Wednesday, July 09, 2014

Hypocrisy won't do.

The right of for-profit corporations to turn a profit is not absolute, even if they play significant public policy roles. For-profit corporations must comply with regulations for the safety of the people who consume their products, must pay taxes, must pay their employees decent wages, must not exploit their employees and must be properly registered in order to carry on their businesses. So long as they remain principally for-profit organisations, they must also face hostile business environments that might be engendered by economic downturns or increased competition or disruptive technologies.

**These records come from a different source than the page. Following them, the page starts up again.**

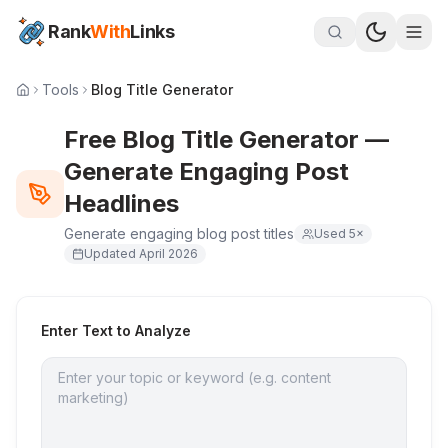
Rank
With
Links
Tools
Blog Title Generator
Free Blog Title Generator —
Generate Engaging Post
Headlines
Generate engaging blog post titles
Used
5
×
Updated
April 2026
Enter Text to Analyze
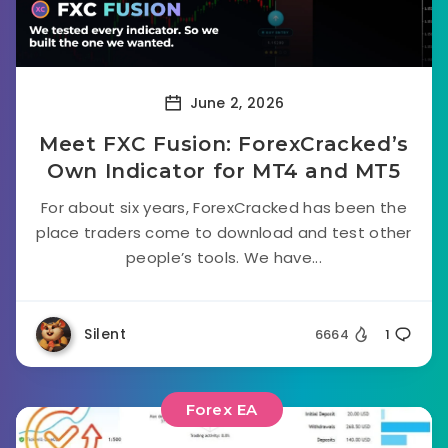
June 2, 2026
Meet FXC Fusion: ForexCracked’s
Own Indicator for MT4 and MT5
For about six years, ForexCracked has been the
place traders come to download and test other
people’s tools. We have...
Silent
6664
1
Forex EA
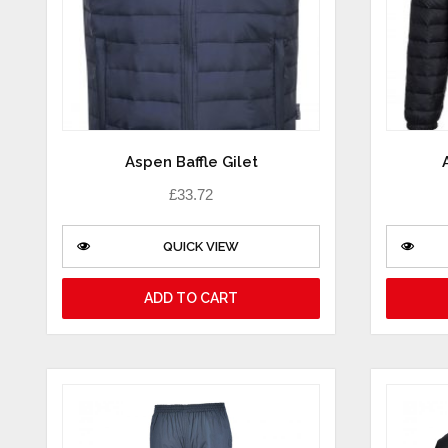
Aspen Baffle Gilet
£
33.72
QUICK VIEW
ADD TO CART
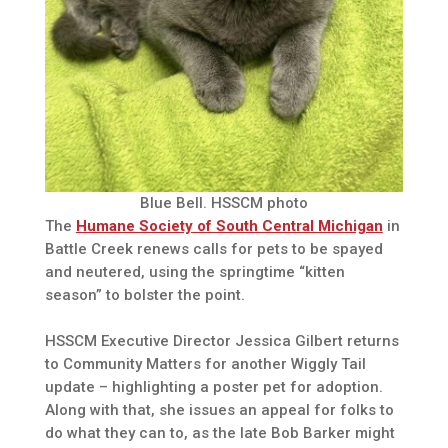
Blue Bell. HSSCM photo
The
Humane Society of South Central Michigan
in
Battle Creek renews calls for pets to be spayed
and neutered, using the springtime “kitten
season” to bolster the point.
HSSCM Executive Director Jessica Gilbert returns
to Community Matters for another Wiggly Tail
update – highlighting a poster pet for adoption.
Along with that, she issues an appeal for folks to
do what they can to, as the late Bob Barker might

Print advertising is oftentimes done by for-profit organisations, whether they be ad firms or media houses, meaning news organisations. The Nation Media Group, the Standard Group, Media Max, Royal Media Services and several others form the core of the political news organisations in Kenya, though they are diversified media companies offering anything from hard political news to teen pop music shows to religious fare. The core of their operations, however, is not the political news they print or broadcast on a daily basis, but the advertising which the political news attracts. The members of the Media Owners Association will not be quick to admit that politics, for them, does not drive greater public discourse or civic engagement in government, but drives advertising - the main source of revenue and profit for any serious media organisation.

It is in this context that the recent editorials by media owners are to be seen. The two leading sellers of advertising space to the Government of Kenya are the Nation Media Group and the Standard Group. They would love to perpetuate the duopoly, even if it means shaving the facts to suit their circumstances. While both have a pretty strong online presence, it is not particularly innovative. It is too sophisticated for most Kenyans save for the elite minority that can afford greater internet access and mobile bandwidth.

While many Kenyans have made the leap to smartphone ownership, few of them can afford the extortionate cost of going online and so rely on their smartphones for basic e-communication, such as e-mail or instant messaging services such as WhatsApp and its ilk. They will not read the Daily Nation or the Standard from their phones. And they are unlikely to spend money on the paper version either. Kenyan media houses have failed to find the most cost-effective way of converting their content - and the ads that go with them - to the rudimentary mobile platform available to the millions of Kenyans with mobile phones or smartphones.

The argument that the attempt by the Government to diversify the forms of advertising it will use to communicate with the people is a threat to media freedom is specious, at best. The Government has not said that news organisations cannot report the news; it has not said that media houses cannot broadcast. All it has done is to allocate less money to traditional print advertising. This is not a threat to media freedom; it is merely a threat to media houses' profits. The Government has not made new rules about what can and cannot be reported, has it?

The media was all in support of austerity by the government to ''trim the wage bill" and reduce "government wastage." Even if the savings from advertising amount to only a hundred million shillings, this is not money that many Kenyans will sneer at. It is a sum that can buy ambulances or seeds or something useful that the people can use. If the media houses/news organisations want to keep making fat profits, they have the same decision to make like the government - what are they going to do in order to be more effective and boost profits? Maintaining a white-knuckle grip on government advertisement is not the way to go. Just ask the Washington Post Company which has been shuttering foreign and domestic bureaux since before 9/11.